Using the listing below, extract each line that has the word "wand" in it.
BEGIN Provided data
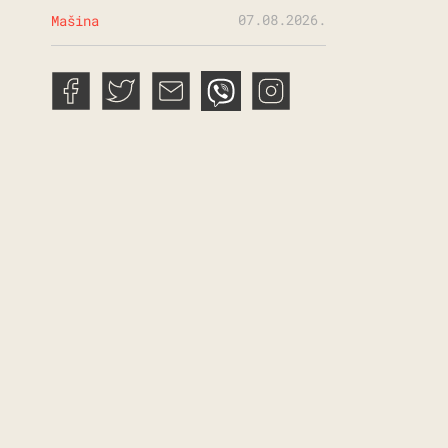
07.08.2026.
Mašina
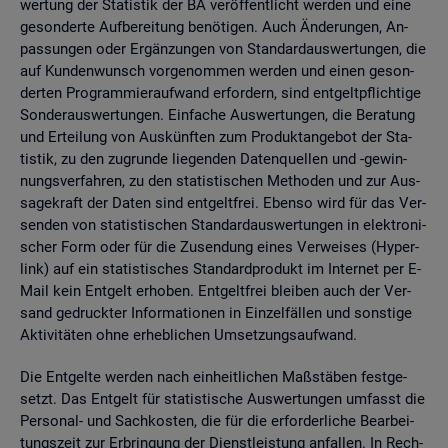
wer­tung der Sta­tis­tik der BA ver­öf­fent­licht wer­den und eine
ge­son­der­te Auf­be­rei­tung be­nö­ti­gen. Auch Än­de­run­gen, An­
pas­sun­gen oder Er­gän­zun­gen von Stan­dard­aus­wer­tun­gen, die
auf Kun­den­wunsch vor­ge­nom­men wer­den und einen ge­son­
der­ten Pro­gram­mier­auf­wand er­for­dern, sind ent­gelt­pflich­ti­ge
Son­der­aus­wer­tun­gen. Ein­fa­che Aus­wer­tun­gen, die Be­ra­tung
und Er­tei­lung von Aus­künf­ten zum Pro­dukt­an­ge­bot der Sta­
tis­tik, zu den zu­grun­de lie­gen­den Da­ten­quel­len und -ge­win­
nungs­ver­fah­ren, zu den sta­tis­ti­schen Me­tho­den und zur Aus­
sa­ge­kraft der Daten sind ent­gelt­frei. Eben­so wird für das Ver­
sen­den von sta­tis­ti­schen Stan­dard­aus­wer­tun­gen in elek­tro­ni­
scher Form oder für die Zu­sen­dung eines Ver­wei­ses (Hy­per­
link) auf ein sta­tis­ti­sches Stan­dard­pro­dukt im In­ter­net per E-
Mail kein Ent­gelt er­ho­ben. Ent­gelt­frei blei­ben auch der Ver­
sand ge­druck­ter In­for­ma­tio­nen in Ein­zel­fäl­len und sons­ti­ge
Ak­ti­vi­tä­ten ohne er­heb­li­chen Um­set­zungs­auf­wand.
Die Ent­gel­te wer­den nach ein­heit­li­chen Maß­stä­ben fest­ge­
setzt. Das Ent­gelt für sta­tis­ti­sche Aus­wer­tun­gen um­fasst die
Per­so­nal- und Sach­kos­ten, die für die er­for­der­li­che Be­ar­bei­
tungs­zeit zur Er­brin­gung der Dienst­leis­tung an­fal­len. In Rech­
END Provided data
BEGIN Provided data
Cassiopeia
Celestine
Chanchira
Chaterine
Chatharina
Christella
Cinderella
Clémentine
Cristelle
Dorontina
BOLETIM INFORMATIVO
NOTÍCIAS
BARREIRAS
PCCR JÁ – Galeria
END Provided data
BEGIN Provided data
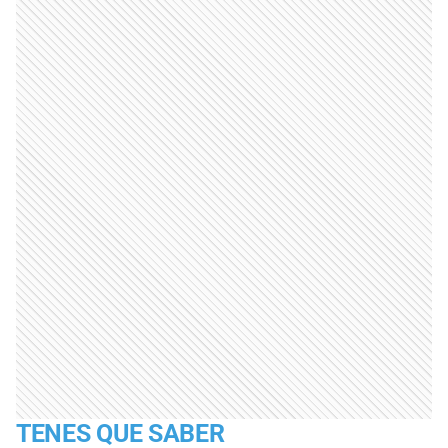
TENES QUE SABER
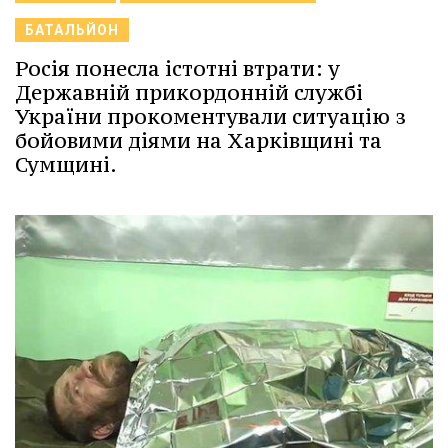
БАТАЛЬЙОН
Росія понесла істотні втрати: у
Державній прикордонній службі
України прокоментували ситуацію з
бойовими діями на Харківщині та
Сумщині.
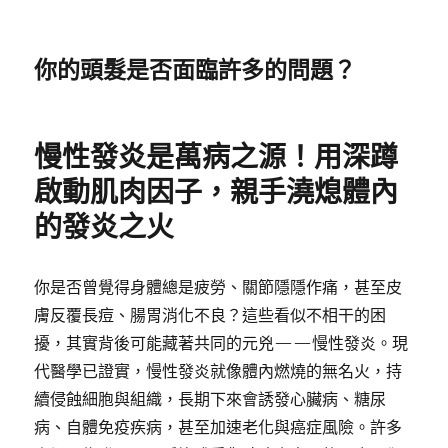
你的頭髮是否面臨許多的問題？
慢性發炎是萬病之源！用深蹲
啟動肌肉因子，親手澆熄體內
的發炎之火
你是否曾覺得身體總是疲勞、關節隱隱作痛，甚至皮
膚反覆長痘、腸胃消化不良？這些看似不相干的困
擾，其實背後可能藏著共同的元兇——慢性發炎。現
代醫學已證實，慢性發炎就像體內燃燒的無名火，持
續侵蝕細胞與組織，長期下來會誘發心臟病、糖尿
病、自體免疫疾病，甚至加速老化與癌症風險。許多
END Provided data
Result:
der­ten Pro­gram­mier­auf­wand er­for­dern, sind ent­gelt­pflich­ti­ge
Ak­ti­vi­tä­ten ohne er­heb­li­chen Um­set­zungs­auf­wand.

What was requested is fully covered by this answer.